• Work instructions: Within the material below, how many lines carry the word "total"? State only the number.

• Information given:

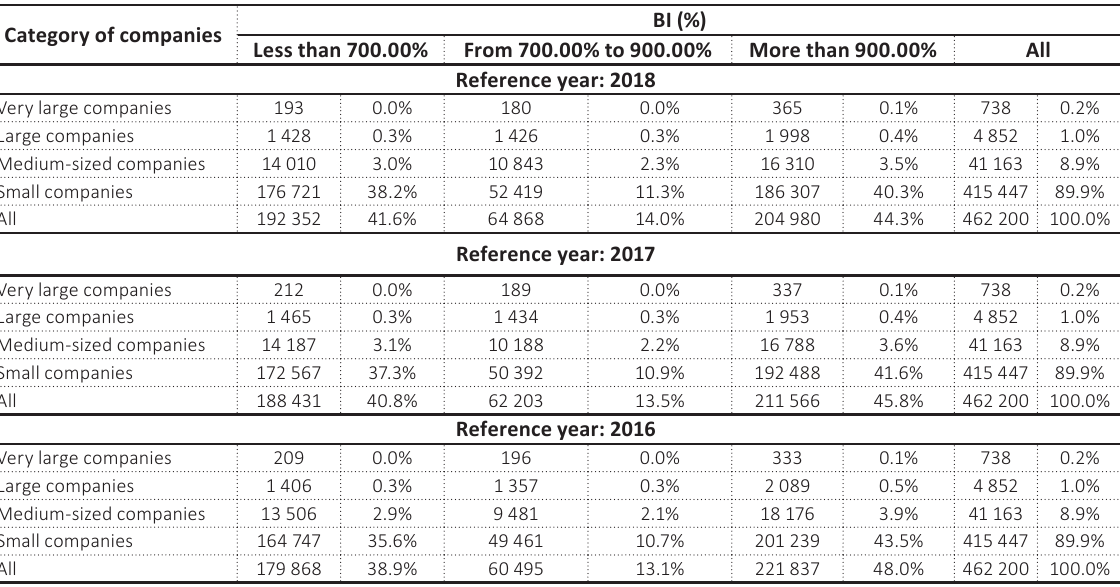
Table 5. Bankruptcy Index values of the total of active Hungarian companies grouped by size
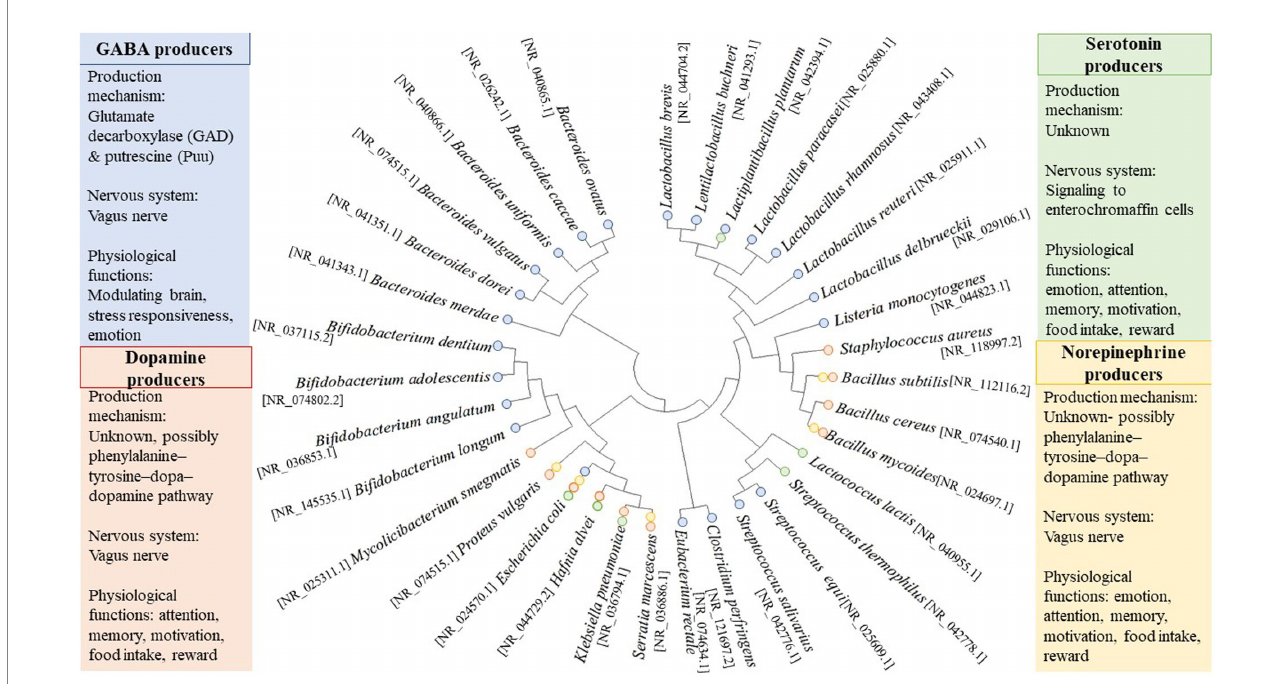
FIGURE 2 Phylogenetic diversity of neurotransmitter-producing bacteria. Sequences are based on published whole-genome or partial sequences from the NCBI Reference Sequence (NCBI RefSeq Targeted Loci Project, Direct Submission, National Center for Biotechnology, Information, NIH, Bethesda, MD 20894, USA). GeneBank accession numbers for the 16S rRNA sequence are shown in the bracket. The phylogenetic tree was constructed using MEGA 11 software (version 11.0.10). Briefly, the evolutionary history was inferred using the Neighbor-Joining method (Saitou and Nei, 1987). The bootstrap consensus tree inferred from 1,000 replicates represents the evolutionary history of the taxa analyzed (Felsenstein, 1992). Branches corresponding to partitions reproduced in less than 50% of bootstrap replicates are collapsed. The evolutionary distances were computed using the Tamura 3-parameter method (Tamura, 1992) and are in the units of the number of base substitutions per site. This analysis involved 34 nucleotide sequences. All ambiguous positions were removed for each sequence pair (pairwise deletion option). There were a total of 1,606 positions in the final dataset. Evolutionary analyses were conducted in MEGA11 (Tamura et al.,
...
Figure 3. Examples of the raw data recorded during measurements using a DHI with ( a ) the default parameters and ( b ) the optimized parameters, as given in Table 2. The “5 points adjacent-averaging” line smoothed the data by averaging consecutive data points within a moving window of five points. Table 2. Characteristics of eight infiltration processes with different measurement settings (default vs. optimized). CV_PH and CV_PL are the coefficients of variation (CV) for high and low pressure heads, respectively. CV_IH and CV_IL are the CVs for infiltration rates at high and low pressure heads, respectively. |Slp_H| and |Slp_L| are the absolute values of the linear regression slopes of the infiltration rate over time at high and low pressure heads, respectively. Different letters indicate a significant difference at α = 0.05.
--
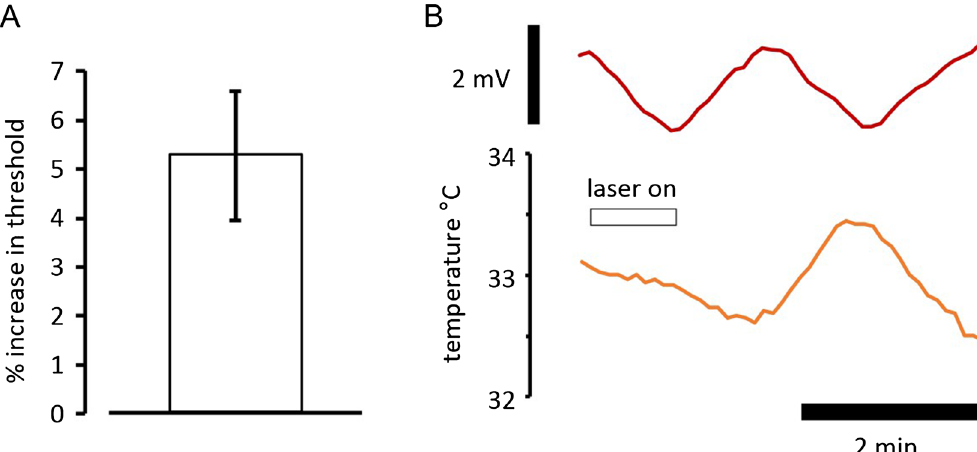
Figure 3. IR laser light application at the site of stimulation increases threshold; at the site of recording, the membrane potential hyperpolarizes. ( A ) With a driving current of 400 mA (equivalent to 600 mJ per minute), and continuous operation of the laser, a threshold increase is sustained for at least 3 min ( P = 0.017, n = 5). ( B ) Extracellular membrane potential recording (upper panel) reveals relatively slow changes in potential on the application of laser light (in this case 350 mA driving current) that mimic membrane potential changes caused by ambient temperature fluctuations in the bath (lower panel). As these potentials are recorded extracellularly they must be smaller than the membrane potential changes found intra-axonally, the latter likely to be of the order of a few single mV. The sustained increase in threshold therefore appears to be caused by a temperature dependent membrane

• Answer to the exercise: 2